■ TEXT SECTION ■

# # # #

The rising film star is known for his imagery and use of colors in his films that are inspired by the sights, sounds, and feelings of New Orleans. His visuals have allowed his films to stand out and skyrocketed him to the top ranks of young filmmakers. At the age of 19, he became the first and youngest African-American director to win the Founder’s Award for Best Narrative Feature at the 2019 Tribeca Film Festival for his film “Burning Cane.” The film caught the eye of Ava DuVernay, whose company ARRAY, picked up and distributed the movie to select theaters around the country and later had it released on Netflix. Youmans then made the Forbes 30-Under-30 list in entertainment in 2020.
Rico Brown, who played detective Chance Griffin in Youman’s 2021 film “Voodoo,” described the adrenaline rush to work on a set with Youmans for his first role as an actor. Brown is a local artist in the city, who also specializes in bead art for Mardi Gras Indian costumes. “There were times when we weren’t on the clock, at all, shooting. There was no budget, there was no money and we were just chasing the art, chasing the vision, chasing the script, chasing the film,” Brown said. “It was a feeling that I would always want to go back to,” he said. “It was all a great experience. Working with Phillip is an honor.”
The film premiered as a part of Hulu’s Initiative 29 movement, in which Hulu releases socially conscious short films on the 29th of every month. “Voodoo” capped off Hulu’s month-long celebration of the horror genre. Youmans said he has plans to expand “Voodoo” into a multiple-episode project. “I have an expansion clause with Hulu, so whenever I bring them the expansion of what this story is…I talked to all of them about what it could be like as a mini-series. Something strung out to nine episodes where I could direct each one,” Youmans said.

# # # #

■ PROBLEM STATEMENT ■
Reproduce the passage above about filmmaker Phillip Youmans word for word, from its first sentence to its last.

■ GIVEN DATA ■
# # # #

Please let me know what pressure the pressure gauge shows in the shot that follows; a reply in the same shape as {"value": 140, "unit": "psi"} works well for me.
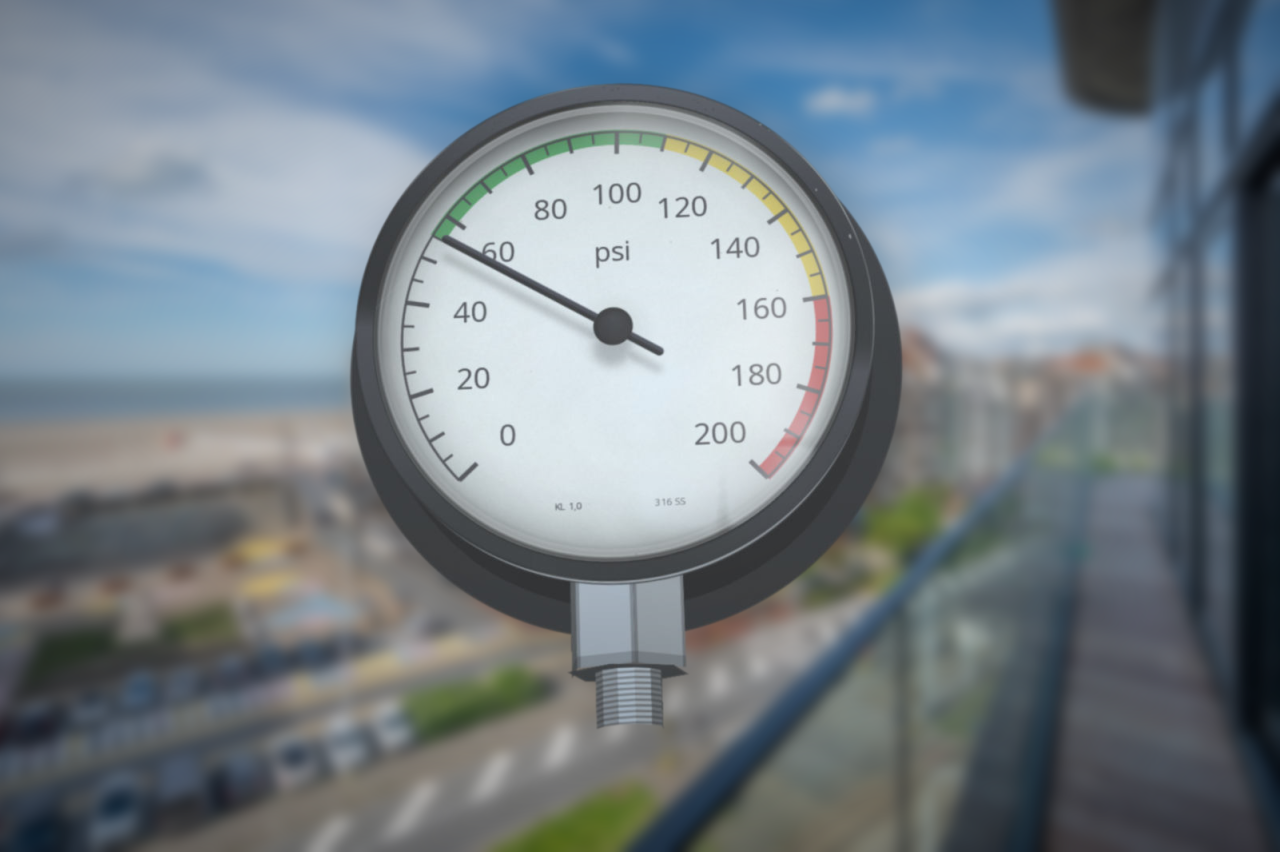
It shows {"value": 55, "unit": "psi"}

# # # #

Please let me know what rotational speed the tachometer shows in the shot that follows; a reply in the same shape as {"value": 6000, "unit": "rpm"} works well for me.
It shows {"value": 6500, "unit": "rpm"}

# # # #

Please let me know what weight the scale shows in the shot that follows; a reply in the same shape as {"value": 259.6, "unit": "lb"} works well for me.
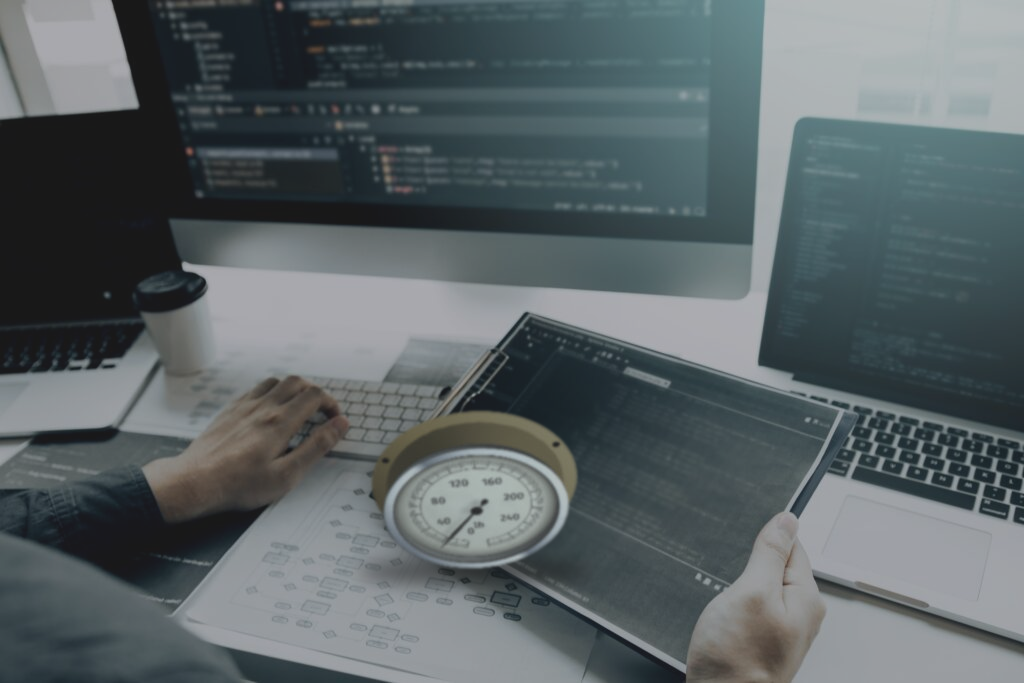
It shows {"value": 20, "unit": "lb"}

# # # #

■ ANSWER BOX ■
The rising film star is known for his imagery and use of colors in his films that are inspired by the sights, sounds, and feelings of New Orleans. His visuals have allowed his films to stand out and skyrocketed him to the top ranks of young filmmakers. At the age of 19, he became the first and youngest African-American director to win the Founder’s Award for Best Narrative Feature at the 2019 Tribeca Film Festival for his film “Burning Cane.” The film caught the eye of Ava DuVernay, whose company ARRAY, picked up and distributed the movie to select theaters around the country and later had it released on Netflix. Youmans then made the Forbes 30-Under-30 list in entertainment in 2020.
Rico Brown, who played detective Chance Griffin in Youman’s 2021 film “Voodoo,” described the adrenaline rush to work on a set with Youmans for his first role as an actor. Brown is a local artist in the city, who also specializes in bead art for Mardi Gras Indian costumes. “There were times when we weren’t on the clock, at all, shooting. There was no budget, there was no money and we were just chasing the art, chasing the vision, chasing the script, chasing the film,” Brown said. “It was a feeling that I would always want to go back to,” he said. “It was all a great experience. Working with Phillip is an honor.”
The film premiered as a part of Hulu’s Initiative 29 movement, in which Hulu releases socially conscious short films on the 29th of every month. “Voodoo” capped off Hulu’s month-long celebration of the horror genre. Youmans said he has plans to expand “Voodoo” into a multiple-episode project. “I have an expansion clause with Hulu, so whenever I bring them the expansion of what this story is…I talked to all of them about what it could be like as a mini-series. Something strung out to nine episodes where I could direct each one,” Youmans said.